● **Brano scelto**:

○ ○ ○

Cofano arabo con inscrizioni Naskhi

Thesaurus non è l’allestimento totale del tesoro ma una selezione accurata e sapiente di studiosi e professori provenienti da tutta Italia. Come a iniziarci alla mostra, quasi come metafora del battesimo, dell’inizio di una nuova vita spirituale, come a immergerci metaforicamente in essa, vediamo l’acquasantiera di marmo con decorazioni musive risalente al XII – XIII Secolo sovrastato dalla croce patente di consacrazione con monogramma costantiniano e iscrizione. Si continua con l’esposizione di una serie di documenti in cui i nostri occhi tendono a perdersi in un’ipotetica lettura. Un documento ci colpisce: su una pergamena tinta o dipinta di porpora, il colore tipicamente imperiale che richiama i sepolcri in cui riposano gli imperatori Ruggero II e Federico II, quello che per tempo si è creduto fosse un diploma di Ruggero II, e che dopo un accurato studio si è scoperto  trattasi di un documento di nomina di un titolo aulico per ringraziare un emiro del suo fedele servizio. Segue il documento della consacrazione della Regia Cappella Palatina, su pergamena porporiana con caratteri in oro, a cui segue la pergamena di elevazione a Parrocchia della Cappella Palatina risalente al 1132. 

Fonte battesimale e croce patente

Vi è poi un nucleo di meravigliosi gioielli appartenenti al corredo funebre dell’imperatrice Costanza, prima moglie di Federico II di Svevia. Ad attirare per la sua, forse quasi scontata, maestosità è La Madonna Odigitria detta di “Guglielmo II”; una tempera su supporto ligneo, risalente alla prima metà del XIII secolo. Per questo reperto si narra che fosse addirittura il capezzale usato dallo stesso sovrano, notizia di cui non esiste, però,  nessuna attestazione certa. Ciò di cui siamo certi però è la presenza in questa tempera, di elementi artistici di diversa provenienza e formazione. Come nei cofanetti, i preziosi cofanetti, che risultano interessanti soprattutto dal punto di vista tecnico, poiché sono dipinti, e non scolpiti, secondo la tecnica utilizzata all’interno dell’officina normanna e sviluppatasi forse proprio  all’interno della Cappella Palatina.

○ ○ ○

● **Dati forniti**:
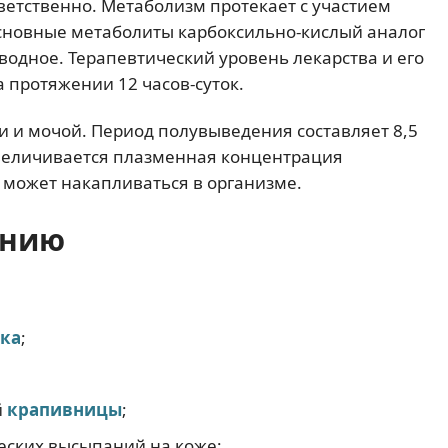
ветственно. Метаболизм протекает с участием
основные метаболиты карбоксильно-кислый аналог
одное. Терапевтический уровень лекарства и его
 протяжении 12 часов-суток.
 и мочой. Период полувыведения составляет 8,5
величивается плазменная концентрация
 может накапливаться в организме.
ению
рка
;
й
крапивницы
;
ческих высыпаний на коже;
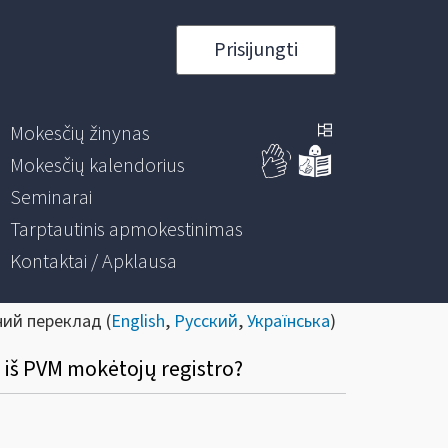
Prisijungti
Mokesčių žinynas
Mokesčių kalendorius
Seminarai
Tarptautinis apmokestinimas
Kontaktai / Apklausa
ний переклад (
English
,
Русский
,
Українська
)
 iš PVM mokėtojų registro?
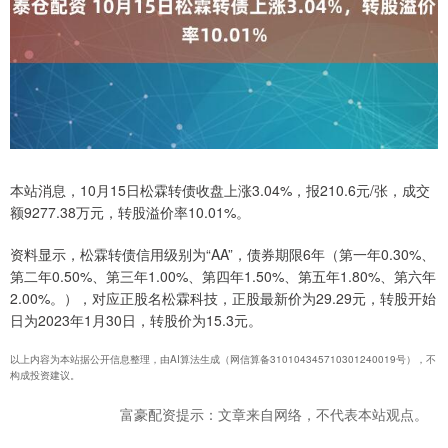
本站消息，10月15日松霖转债收盘上涨3.04%，报210.6元/张，成交
额9277.38万元，转股溢价率10.01%。
资料显示，松霖转债信用级别为“AA”，债券期限6年（第一年0.30%、
第二年0.50%、第三年1.00%、第四年1.50%、第五年1.80%、第六年
2.00%。），对应正股名松霖科技，正股最新价为29.29元，转股开始
日为2023年1月30日，转股价为15.3元。
以上内容为本站据公开信息整理，由AI算法生成（网信算备310104345710301240019号），不
构成投资建议。
富豪配资提示：文章来自网络，不代表本站观点。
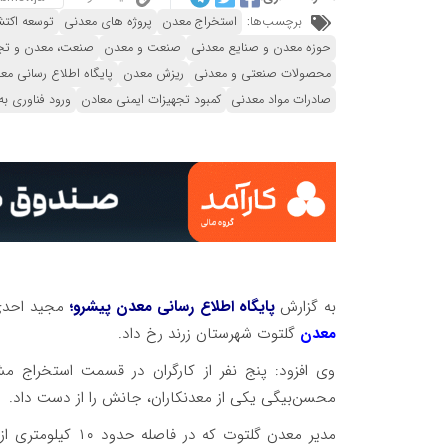
برچسب‌ها:
استخراج معدن
پروژه های معدنی
توسعه اکتش
حوزه معدن و صنایع معدنی
صنعت و معدن
صنعت، معدن و تج
محصولات صنعتی و معدنی
ریزش معدن
پایگاه اطلاع رسانی مع
صادرات مواد معدنی
کمبود تجهیزات ایمنی معادن
ورود فناوری 
به گزارش
پایگاه اطلاع رسانی معدن پیشرو؛
مجید احدی در گ
معدن
گلتوت شهرستان زرند رخ داد.
وی افزود: پنج نفر از کارگران در قسمت استخراج مشغ
محسن‌بیگی یکی از معدنکاران، جانش را از دست داد.
مدیر معدن گلتوت ک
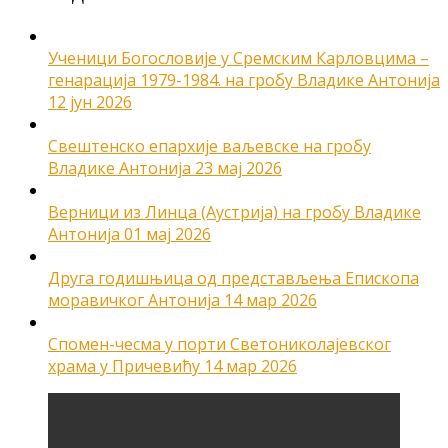
Ученици Богословије у Сремским Карловцима –
генарација 1979-1984. на гробу Владике Антонија
12 јун 2026
Свештенско епархије ваљевске на гробу
Владике Антонија
23 мај 2026
Верници из Линца (Аустрија) на гробу Владике
Антонија
01 мај 2026
Друга годишњица од представљења Епископа
моравичког Антонија
14 мар 2026
Спомен-чесма у порти Светониколајевског
храма у Причевићу
14 мар 2026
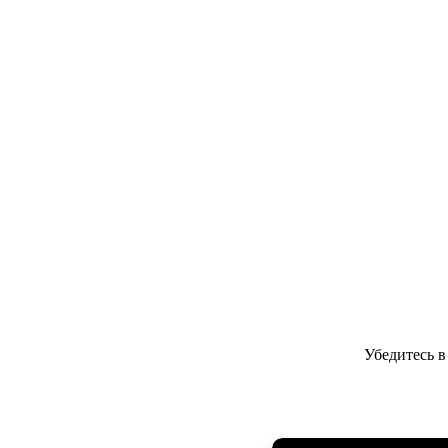
Убедитесь 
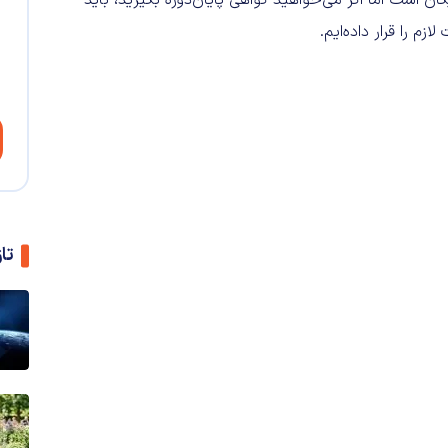
گان است اما اگر می‌خواهید گواهی پایان‌دوره بگیرید، باید
تا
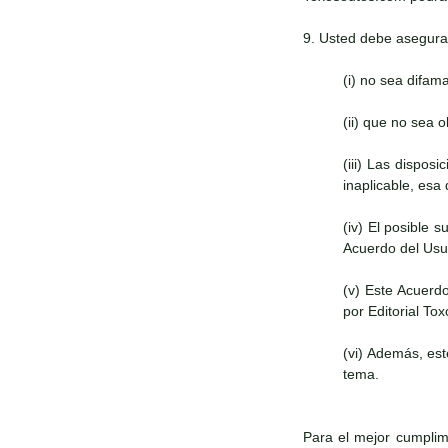
9. Usted debe asegura
(i) no sea difam
(ii) que no sea 
(iii) Las dispos
inaplicable, esa
(iv) El posible 
Acuerdo del Usua
(v) Este Acuerd
por Editorial To
(vi) Además, es
tema.
Para el mejor cumplimi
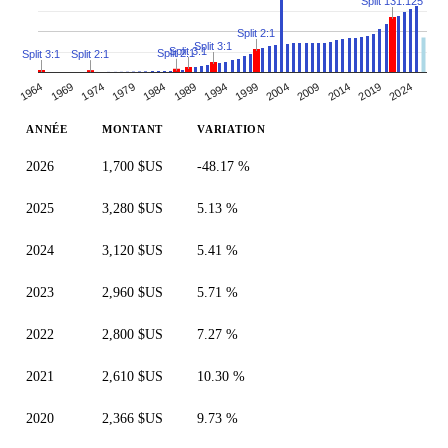
Split 131:125
Split 2:1
Split 3:1
Split 3:1
Split 2:1
Split 3:1
Split 2:1
1969
1994
2019
2014
1964
1989
1984
2009
1979
2004
1999
2024
1974
ANNÉE
MONTANT
VARIATION
2026
1,700 $US
-48.17 %
2025
3,280 $US
5.13 %
2024
3,120 $US
5.41 %
2023
2,960 $US
5.71 %
2022
2,800 $US
7.27 %
2021
2,610 $US
10.30 %
2020
2,366 $US
9.73 %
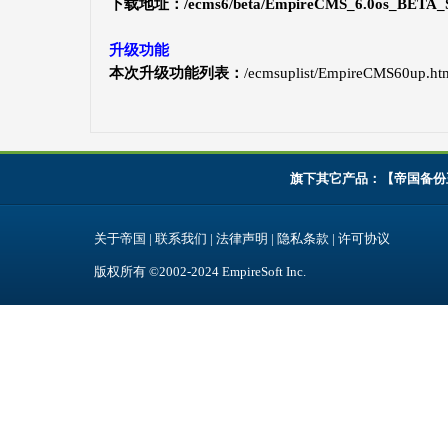
下载地址：
/ecms6/beta/EmpireCMS_6.0os_BETA
升级功能
本次升级功能列表：
/ecmsuplist/EmpireCMS60up.ht
旗下其它产品：【
帝国备份
关于帝国
|
联系我们
|
法律声明
|
隐私条款
|
许可协议
版权所有 ©2002-2024
EmpireSoft Inc
.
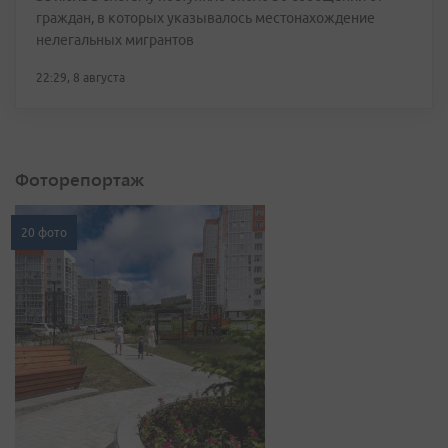
граждан, в которых указывалось местонахождение
нелегальных мигрантов
22:29, 8 августа
Фоторепортаж
20 фото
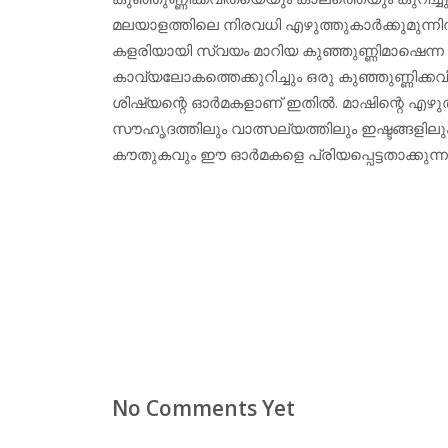
മലയാളത്തിലെ നിരവധി എഴുത്തുകാര്‍ക്കുമുന്ന
കളരിയായി സ്വയം മാറിയ കുഞ്ഞുണ്ണിമാഷെന്ന നിസ
കാവ്യലോകത്തെക്കുറിച്ചും ഒരു കുഞ്ഞുണ്ണിക്ക
ശിഷ്യന്റെ ഓര്‍മകളാണ് ഇതില്‍. മാഷിന്റെ എഴ
സൗഹൃദത്തിലും വാത്സല്യത്തിലും ഇഷ്ടങ്ങളില
കൗതുകവും ഈ ഓര്‍മകളെ പ്രിയപ്പെട്ടതാക്കുന്നു. ഒ
No Comments Yet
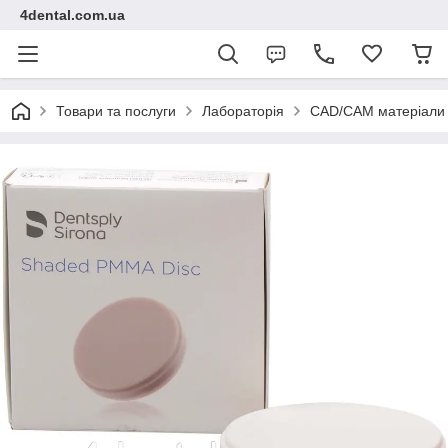
4dental.com.ua
Товари та послуги
Лабораторія
CAD/CAM матеріали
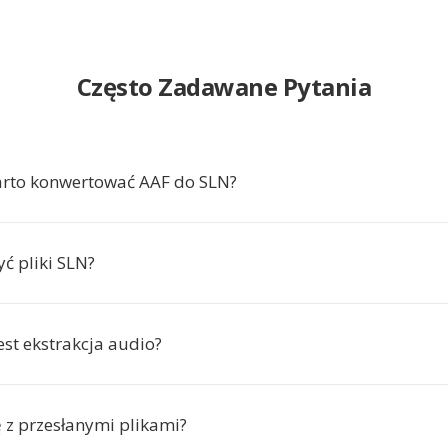
Często Zadawane Pytania
arto konwertować AAF do SLN?
ć pliki SLN?
est ekstrakcja audio?
ę z przesłanymi plikami?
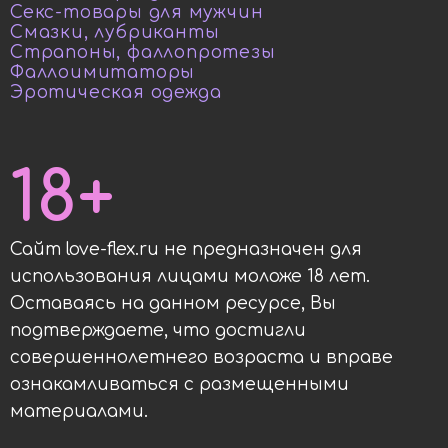
Секс-товары для мужчин
Смазки, лубриканты
Страпоны, фаллопротезы
Фаллоимитаторы
Эротическая одежда
18+
Сайт love-flex.ru не предназначен для
использования лицами моложе 18 лет.
Оставаясь на данном ресурсе, Вы
подтверждаете, что достигли
совершеннолетнего возраста и вправе
ознакамливаться с размещенными
материалами.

○ ○ ○

● **Compito scritto 1**: Indica se ciascuna affermazione concorda con il brano sul tesoro della Cappella Palatina: (a) la mostra Thesaurus presenta il tesoro per intero; (b) la pergamena di elevazione a Parrocchia della Cappella Palatina risale al 1132; (c) i cofanetti sono scolpiti. Per ognuna rispondi sì o no e cita le parole del brano che lo stabiliscono.
● **Compito scritto 2**: Prosegui il brano sul tesoro della Cappella Palatina a partire dal punto in cui si ferma.

● **Risposta 1**:
(a) No: «Thesaurus non è l’allestimento totale del tesoro ma una selezione accurata e sapiente di studiosi e professori provenienti da tutta Italia».
(b) Sì: «la pergamena di elevazione a Parrocchia della Cappella Palatina risalente al 1132».
(c) No: «poiché sono dipinti, e non scolpiti».

● **Risposta 2**:
Mimmo Paladino, Stupor Mundi

Citiamo, quasi come prova, il libro di Hubert Houben in cui si testimoniano i poliedrici interessi anche di Federico II, definendo la sua corte «Una piattaforma del transfer culturale», per il suo essere luogo  che vedeva riunirsi  studiosi di tutti i campi e provenienti da tutte le parti del mondo, maestranze occidentali e orientali, chiamate direttamente dagli imperatori per realizzare capolavori musivi e costruzioni architettoniche destinate a rimanere nella storia. Un esempio è il cofanetto di foggia ellittica (secolo XII-XIII) unico nel suo genere  per ornamentazione, che si attribuisce a maestranze siculo-islamiche. O ancora il cofanetto in avorio rettangolare, dipinto sulle sei facce con scene di caccia e santorale, risalente al XII secolo. Il tesoro sembra a questo punto voler raccontare quell’aspetto immateriale che metteva insieme maestranze di culture e prospettive religiose diverse, tanto da poter essere definito il “Tesoro delle civiltà mediterranee”. 

Cofanetto rettangolare con varie scene dipinte

La mostra, esattamente come afferma Patrizia Monterosso, direttore generale della Fondazione Federico II, non è didascalica ma emozionale e spirituale, infatti è possibile osservarla su più livelli: abbiamo un livello spirituale, dettato dalla sacralità e dalla regalità degli oggetti esposti; estetico, dato dalla palese bellezza e preziosità di ciò che si conserva; tecnico, poiché frutto di veri e propri laboratori artistici; ma soprattutto didattico e culturale. A tal riguardo, in seguito anche all’uso da parte della direttrice Monterosso, dell’espressione history keeper ossia custode della storia, mi piace richiamare alcuni concetti chiave esposti dalla professoressa Irene Baldriga: «L’opera d’arte, vive attraverso le nostre emozioni, la nostra memoria e l’intangibile valore che la rende irripetibile. Rappresenta cosi un bene materiale, il più prezioso per il suo carattere peculiare di unicità, che giunge a noi direttamente dalle mani dei nostri predecessori».

Tocchiamo quindi argomenti quali: la comprensione del patrimonio e della sua trasmissione, non solo come bene comune ma soprattutto come identità. In questi oggetti ci siamo noi, c’è tutto ciò che ha portato anche noi ad essere qui in questo momento a osservare la bellezza di questi 56 reperti. Reperti che sono siciliani, che sono nostri e parlano a noi della nostra storia.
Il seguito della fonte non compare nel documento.